▸ **TASK DESCRIPTION**
The records below must be transcribed exactly, with each picture left out.

Hardware project source files:

━━━━━━━━━━━━━━━━

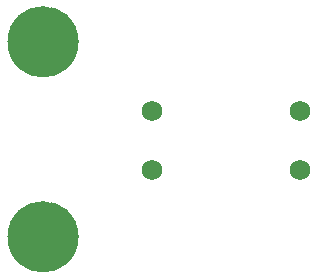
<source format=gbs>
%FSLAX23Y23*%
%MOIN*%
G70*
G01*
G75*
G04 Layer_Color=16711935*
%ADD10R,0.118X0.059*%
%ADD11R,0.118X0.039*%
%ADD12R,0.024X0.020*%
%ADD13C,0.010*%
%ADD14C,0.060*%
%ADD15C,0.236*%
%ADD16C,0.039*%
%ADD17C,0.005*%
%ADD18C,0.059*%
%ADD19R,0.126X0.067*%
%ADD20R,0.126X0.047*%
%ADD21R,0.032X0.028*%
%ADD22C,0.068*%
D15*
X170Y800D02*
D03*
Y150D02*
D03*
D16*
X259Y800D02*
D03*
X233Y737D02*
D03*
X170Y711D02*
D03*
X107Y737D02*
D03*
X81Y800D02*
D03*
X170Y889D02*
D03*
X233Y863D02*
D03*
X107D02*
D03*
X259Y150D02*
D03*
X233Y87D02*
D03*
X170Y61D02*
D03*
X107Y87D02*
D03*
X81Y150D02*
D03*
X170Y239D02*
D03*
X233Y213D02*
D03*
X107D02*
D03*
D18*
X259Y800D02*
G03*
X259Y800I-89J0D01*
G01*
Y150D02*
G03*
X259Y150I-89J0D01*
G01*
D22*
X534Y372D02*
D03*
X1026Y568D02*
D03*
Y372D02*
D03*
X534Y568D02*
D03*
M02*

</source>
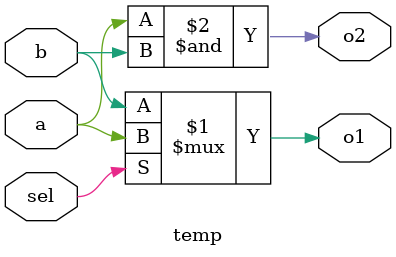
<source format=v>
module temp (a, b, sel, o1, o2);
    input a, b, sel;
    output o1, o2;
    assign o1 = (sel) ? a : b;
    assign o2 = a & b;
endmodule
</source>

━━━━━━━━━━━━━━━━

▸ **RESPONSE TO THE TASK**
<source format=gbs>
%FSLAX23Y23*%
%MOIN*%
G70*
G01*
G75*
G04 Layer_Color=16711935*
%ADD10R,0.118X0.059*%
%ADD11R,0.118X0.039*%
%ADD12R,0.024X0.020*%
%ADD13C,0.010*%
%ADD14C,0.060*%
%ADD15C,0.236*%
%ADD16C,0.039*%
%ADD17C,0.005*%
%ADD18C,0.059*%
%ADD19R,0.126X0.067*%
%ADD20R,0.126X0.047*%
%ADD21R,0.032X0.028*%
%ADD22C,0.068*%
D15*
X170Y800D02*
D03*
Y150D02*
D03*
D16*
X259Y800D02*
D03*
X233Y737D02*
D03*
X170Y711D02*
D03*
X107Y737D02*
D03*
X81Y800D02*
D03*
X170Y889D02*
D03*
X233Y863D02*
D03*
X107D02*
D03*
X259Y150D02*
D03*
X233Y87D02*
D03*
X170Y61D02*
D03*
X107Y87D02*
D03*
X81Y150D02*
D03*
X170Y239D02*
D03*
X233Y213D02*
D03*
X107D02*
D03*
D18*
X259Y800D02*
G03*
X259Y800I-89J0D01*
G01*
Y150D02*
G03*
X259Y150I-89J0D01*
G01*
D22*
X534Y372D02*
D03*
X1026Y568D02*
D03*
Y372D02*
D03*
X534Y568D02*
D03*
M02*

</source>
<source format=v>
module temp (a, b, sel, o1, o2);
    input a, b, sel;
    output o1, o2;
    assign o1 = (sel) ? a : b;
    assign o2 = a & b;
endmodule
</source>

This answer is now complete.